UF Health and Shriners Hospitals for Children have forged a unique relationship that will have a meaningful impact for children with musculoskeletal problems. The two institutions announced in October 2019 that Shriners Hospitals for Children will create the Shriners professorship in pediatric orthopaedics, the Shriners fellowship in pediatric orthopaedics and funding for improvements at the pediatric orthopaedic practice to help enhance the patient experience.The commitment will provide ongoing support for research, faculty and staff development, program enhancements and continuing education related to the care of pediatric orthopaedic patients at both UF Health Shands Children’s Hospital and the UF Health Orthopaedic and Sports Medicine Institute.

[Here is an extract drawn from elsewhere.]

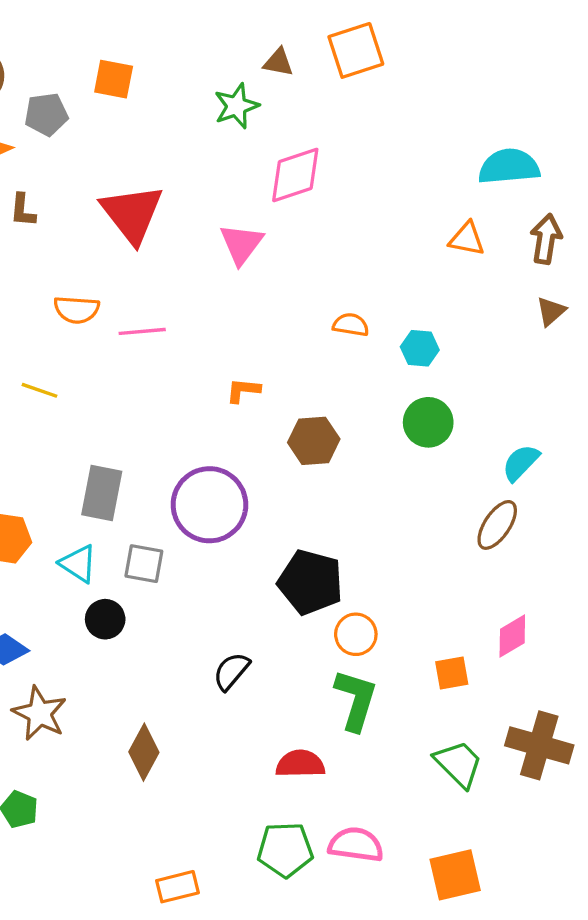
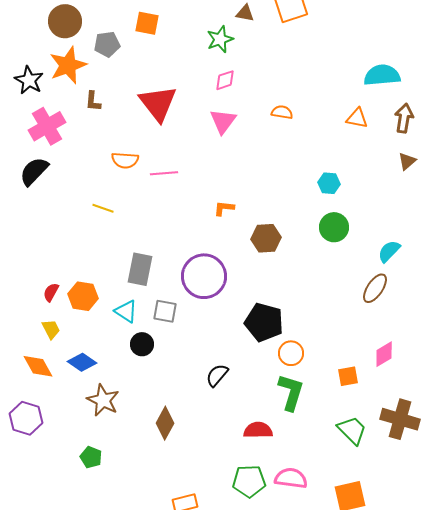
pink diamond: (295, 175) -> (225, 80), moved, size x0.6
orange semicircle: (351, 325) -> (282, 112), moved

From the UF Health newsroom featured article:
The Shriners endowed professorship in pediatric orthopaedics supports a UF College of Medicine faculty member who demonstrates commitment to the treatment of orthopaedic diseases that adversely affect the lives, well-being, comfort and happiness of children. The professorship has been awarded to Laurel Blakemore, M.D., division chief of pediatric orthopaedics in the UF College of Medicine’s Department of Orthopaedics and Rehabilitation. Blakemore is nationally known for her expertise in complex spinal deformity, scoliosis and general pediatric orthopaedics.
The Shriners endowed fellowship in pediatric orthopaedics supports the training of physicians at the UF College of Medicine who will specialize in treating children with congenital deformities and conditions, neuromusculoskeletal diseases, orthopaedic injuries and rare bone diseases.
Grants from Shriners Hospitals for Children will help create and equip clinical space dedicated to pediatric orthopaedics at the UF Health Orthopaedics and Sports Medicine Institute. This space will be recognized as a Shriners Center of Excellence. Included will be the purchase of a second EOS X-ray, a low-dose, 3D imaging system that allows practitioners to view the interaction between a patient’s joints and the rest of the musculoskeletal system, including the legs, hips and spine.
Mark T. Scarborough, M.D., a professor and chair of the UF College of Medicine's department of orthopedics and rehabilitation, said the opportunities to work with and care for this special population of patients help faculty, residents and fellows alike enhance their knowledge and skills in pediatric care.
"We are thrilled to have the chance to recognize and expand the work of one of our current clinical leaders through the endowed professorship," Scarborough said. "We look forward to sharing our research and outcomes regularly with Shriners Hospitals for Children."